**ACTION ITEM**
State how many lines of the entries hold the string "MUNICIPAL", and nothing more.
[[ MATERIAL FOR THIS EXERCISE, beginning ]]
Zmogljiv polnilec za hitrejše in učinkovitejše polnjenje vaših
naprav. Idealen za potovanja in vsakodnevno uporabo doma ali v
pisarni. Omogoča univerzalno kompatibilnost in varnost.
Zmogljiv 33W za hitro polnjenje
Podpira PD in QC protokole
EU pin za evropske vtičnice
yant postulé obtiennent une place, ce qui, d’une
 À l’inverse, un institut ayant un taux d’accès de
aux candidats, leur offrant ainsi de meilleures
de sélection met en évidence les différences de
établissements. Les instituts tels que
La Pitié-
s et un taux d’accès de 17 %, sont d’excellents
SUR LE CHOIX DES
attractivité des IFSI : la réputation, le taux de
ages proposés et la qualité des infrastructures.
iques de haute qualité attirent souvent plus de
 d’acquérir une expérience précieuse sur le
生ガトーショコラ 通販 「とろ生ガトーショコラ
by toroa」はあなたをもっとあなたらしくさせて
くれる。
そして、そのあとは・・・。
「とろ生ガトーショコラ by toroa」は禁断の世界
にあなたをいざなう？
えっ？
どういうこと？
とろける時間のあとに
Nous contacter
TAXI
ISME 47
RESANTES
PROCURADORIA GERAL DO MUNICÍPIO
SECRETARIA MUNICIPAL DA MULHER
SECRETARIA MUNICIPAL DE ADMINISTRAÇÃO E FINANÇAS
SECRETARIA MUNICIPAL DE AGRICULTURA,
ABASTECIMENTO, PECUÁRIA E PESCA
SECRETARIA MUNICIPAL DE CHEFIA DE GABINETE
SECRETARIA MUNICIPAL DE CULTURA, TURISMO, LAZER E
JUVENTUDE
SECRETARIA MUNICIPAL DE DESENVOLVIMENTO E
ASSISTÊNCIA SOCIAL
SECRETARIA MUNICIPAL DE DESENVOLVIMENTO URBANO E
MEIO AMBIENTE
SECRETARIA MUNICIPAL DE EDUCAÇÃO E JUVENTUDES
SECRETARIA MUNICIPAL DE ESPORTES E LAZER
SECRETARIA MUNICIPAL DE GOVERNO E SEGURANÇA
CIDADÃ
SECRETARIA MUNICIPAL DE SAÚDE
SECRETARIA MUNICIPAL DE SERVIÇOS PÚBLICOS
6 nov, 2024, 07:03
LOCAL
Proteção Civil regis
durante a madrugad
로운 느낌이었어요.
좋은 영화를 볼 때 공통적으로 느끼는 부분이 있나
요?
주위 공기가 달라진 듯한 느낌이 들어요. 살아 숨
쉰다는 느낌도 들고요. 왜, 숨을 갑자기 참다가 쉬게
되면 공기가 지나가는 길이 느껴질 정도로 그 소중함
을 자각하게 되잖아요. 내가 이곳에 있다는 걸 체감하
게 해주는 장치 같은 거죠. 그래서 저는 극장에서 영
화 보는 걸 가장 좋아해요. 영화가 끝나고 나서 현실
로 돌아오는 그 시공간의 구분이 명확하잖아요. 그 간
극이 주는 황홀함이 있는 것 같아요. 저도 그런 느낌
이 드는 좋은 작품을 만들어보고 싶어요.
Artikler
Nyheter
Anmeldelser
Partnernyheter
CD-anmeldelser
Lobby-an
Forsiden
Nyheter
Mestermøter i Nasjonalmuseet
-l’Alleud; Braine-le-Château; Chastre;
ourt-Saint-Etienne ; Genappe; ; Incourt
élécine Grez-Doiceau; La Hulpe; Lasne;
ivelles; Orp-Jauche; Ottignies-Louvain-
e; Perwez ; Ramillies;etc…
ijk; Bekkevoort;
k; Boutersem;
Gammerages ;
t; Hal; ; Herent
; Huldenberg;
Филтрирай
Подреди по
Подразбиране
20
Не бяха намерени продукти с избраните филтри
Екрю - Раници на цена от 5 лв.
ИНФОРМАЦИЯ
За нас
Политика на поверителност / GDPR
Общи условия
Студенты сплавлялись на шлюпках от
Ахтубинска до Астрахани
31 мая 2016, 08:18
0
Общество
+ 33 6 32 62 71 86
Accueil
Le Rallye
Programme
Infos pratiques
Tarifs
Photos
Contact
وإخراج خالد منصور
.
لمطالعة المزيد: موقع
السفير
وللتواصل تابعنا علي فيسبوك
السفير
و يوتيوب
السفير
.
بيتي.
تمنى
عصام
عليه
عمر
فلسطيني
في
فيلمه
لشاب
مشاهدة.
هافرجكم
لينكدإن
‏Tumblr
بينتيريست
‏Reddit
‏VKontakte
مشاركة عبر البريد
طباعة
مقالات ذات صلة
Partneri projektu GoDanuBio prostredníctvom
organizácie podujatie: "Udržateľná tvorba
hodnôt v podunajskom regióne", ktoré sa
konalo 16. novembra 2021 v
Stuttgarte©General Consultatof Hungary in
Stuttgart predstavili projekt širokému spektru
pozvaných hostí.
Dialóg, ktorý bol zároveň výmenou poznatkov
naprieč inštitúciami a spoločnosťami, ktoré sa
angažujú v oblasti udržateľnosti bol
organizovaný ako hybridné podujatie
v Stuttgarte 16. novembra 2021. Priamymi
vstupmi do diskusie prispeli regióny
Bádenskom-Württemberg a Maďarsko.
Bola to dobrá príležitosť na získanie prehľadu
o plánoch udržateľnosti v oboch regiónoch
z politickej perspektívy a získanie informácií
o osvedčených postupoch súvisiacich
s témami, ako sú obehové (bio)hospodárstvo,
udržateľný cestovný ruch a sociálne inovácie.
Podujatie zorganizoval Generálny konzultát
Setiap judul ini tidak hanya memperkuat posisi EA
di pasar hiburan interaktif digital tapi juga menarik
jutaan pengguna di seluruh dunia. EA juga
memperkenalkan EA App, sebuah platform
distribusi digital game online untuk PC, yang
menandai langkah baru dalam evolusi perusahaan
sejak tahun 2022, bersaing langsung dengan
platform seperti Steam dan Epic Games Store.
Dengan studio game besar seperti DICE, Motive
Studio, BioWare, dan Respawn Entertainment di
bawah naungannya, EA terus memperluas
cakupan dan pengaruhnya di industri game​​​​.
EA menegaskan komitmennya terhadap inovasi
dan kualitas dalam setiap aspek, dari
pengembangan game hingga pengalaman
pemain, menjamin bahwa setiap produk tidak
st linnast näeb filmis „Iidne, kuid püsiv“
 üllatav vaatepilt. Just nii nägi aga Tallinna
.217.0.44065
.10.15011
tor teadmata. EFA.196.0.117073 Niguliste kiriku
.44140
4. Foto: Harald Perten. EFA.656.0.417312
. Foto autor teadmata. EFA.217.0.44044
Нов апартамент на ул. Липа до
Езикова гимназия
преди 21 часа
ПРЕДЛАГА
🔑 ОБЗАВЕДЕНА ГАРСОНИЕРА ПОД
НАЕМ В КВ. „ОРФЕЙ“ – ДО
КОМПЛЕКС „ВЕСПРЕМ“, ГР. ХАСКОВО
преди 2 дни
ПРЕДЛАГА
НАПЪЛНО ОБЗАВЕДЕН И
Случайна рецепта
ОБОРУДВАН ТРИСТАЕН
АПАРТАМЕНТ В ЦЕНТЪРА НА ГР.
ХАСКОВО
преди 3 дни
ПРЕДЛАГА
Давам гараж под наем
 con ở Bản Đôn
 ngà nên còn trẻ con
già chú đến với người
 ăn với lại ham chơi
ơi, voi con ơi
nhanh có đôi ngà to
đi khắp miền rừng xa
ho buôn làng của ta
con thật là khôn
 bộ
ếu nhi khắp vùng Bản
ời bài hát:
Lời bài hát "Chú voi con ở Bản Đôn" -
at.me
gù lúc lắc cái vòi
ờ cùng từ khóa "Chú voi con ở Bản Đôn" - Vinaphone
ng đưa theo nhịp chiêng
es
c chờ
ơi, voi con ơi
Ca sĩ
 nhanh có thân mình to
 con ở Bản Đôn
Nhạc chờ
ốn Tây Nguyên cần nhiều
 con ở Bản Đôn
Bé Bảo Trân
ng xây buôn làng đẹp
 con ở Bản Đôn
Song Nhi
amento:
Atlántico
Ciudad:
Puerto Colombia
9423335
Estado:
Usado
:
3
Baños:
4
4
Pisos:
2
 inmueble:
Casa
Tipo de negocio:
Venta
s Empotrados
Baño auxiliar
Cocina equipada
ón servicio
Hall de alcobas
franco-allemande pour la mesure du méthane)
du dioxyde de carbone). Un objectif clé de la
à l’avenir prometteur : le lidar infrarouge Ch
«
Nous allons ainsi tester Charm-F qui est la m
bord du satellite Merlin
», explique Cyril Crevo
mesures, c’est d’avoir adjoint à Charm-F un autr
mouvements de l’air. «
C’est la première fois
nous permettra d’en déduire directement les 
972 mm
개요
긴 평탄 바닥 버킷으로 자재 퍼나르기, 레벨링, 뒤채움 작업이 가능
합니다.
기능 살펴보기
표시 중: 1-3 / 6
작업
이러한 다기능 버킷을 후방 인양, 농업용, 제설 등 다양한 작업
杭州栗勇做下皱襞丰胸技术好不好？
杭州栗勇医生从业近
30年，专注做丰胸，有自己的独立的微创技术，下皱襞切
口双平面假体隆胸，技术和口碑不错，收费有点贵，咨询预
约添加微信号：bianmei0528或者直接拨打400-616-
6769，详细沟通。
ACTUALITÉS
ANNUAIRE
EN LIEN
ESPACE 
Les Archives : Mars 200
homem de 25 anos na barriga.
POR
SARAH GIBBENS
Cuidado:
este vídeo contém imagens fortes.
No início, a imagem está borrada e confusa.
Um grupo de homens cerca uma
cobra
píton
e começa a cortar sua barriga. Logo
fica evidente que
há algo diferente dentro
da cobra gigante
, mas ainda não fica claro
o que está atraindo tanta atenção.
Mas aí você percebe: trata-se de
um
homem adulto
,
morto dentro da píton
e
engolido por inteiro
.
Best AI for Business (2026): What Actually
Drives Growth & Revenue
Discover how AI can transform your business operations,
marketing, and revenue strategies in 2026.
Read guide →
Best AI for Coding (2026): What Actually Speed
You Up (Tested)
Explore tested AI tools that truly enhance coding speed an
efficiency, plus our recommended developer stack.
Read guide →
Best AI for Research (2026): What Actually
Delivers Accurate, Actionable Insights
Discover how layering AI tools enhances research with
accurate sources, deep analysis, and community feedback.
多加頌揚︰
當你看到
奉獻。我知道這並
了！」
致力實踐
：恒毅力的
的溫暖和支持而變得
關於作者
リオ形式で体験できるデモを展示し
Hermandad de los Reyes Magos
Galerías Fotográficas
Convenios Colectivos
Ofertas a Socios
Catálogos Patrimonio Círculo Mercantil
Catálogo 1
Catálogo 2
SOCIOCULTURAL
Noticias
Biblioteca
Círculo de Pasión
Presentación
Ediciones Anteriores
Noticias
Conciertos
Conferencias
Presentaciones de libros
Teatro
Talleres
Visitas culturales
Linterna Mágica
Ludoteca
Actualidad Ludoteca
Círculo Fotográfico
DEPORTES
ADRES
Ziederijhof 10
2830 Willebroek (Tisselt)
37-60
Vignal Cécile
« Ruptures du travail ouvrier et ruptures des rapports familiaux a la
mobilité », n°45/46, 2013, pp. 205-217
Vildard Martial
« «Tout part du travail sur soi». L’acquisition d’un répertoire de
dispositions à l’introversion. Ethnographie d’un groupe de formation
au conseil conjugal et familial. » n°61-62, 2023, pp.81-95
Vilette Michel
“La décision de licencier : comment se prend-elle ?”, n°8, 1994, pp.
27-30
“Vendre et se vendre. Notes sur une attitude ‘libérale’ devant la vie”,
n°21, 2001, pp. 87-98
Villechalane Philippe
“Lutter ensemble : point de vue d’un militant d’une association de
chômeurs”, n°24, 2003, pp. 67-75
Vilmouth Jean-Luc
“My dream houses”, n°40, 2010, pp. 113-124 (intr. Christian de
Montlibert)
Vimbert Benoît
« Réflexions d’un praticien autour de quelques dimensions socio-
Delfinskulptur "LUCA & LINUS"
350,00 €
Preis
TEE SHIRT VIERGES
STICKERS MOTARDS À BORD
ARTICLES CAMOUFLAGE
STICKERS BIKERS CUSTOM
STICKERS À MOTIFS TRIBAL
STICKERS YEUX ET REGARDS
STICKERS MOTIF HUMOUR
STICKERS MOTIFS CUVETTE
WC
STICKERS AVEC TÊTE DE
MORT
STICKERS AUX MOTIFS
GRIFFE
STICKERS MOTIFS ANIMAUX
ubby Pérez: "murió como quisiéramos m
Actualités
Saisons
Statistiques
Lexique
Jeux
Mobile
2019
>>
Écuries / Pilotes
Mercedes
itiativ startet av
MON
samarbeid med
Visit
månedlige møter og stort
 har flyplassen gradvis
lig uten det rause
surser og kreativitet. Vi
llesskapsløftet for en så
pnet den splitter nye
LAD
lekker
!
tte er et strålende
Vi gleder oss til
[[ MATERIAL FOR THIS EXERCISE, end ]]
**YOUR RESPONSE**
12